══ Records ══
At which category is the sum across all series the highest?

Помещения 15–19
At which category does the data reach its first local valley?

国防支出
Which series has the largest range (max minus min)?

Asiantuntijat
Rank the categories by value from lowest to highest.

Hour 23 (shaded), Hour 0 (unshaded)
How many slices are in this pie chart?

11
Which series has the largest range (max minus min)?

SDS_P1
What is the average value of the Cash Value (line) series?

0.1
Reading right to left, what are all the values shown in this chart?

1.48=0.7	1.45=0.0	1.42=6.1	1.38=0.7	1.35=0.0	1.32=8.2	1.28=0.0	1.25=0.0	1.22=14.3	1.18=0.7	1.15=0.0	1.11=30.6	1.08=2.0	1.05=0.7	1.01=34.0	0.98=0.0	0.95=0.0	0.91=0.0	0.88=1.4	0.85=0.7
═══
Extract each line of the rows above and copy it out unchanged, keeping the original order.

Your solution -
At which category is the sum across all series the highest?

Помещения 15–19
At which category does the data reach its first local valley?

国防支出
Which series has the largest range (max minus min)?

Asiantuntijat
Rank the categories by value from lowest to highest.

Hour 23 (shaded), Hour 0 (unshaded)
How many slices are in this pie chart?

11
Which series has the largest range (max minus min)?

SDS_P1
What is the average value of the Cash Value (line) series?

0.1
Reading right to left, what are all the values shown in this chart?

1.48=0.7	1.45=0.0	1.42=6.1	1.38=0.7	1.35=0.0	1.32=8.2	1.28=0.0	1.25=0.0	1.22=14.3	1.18=0.7	1.15=0.0	1.11=30.6	1.08=2.0	1.05=0.7	1.01=34.0	0.98=0.0	0.95=0.0	0.91=0.0	0.88=1.4	0.85=0.7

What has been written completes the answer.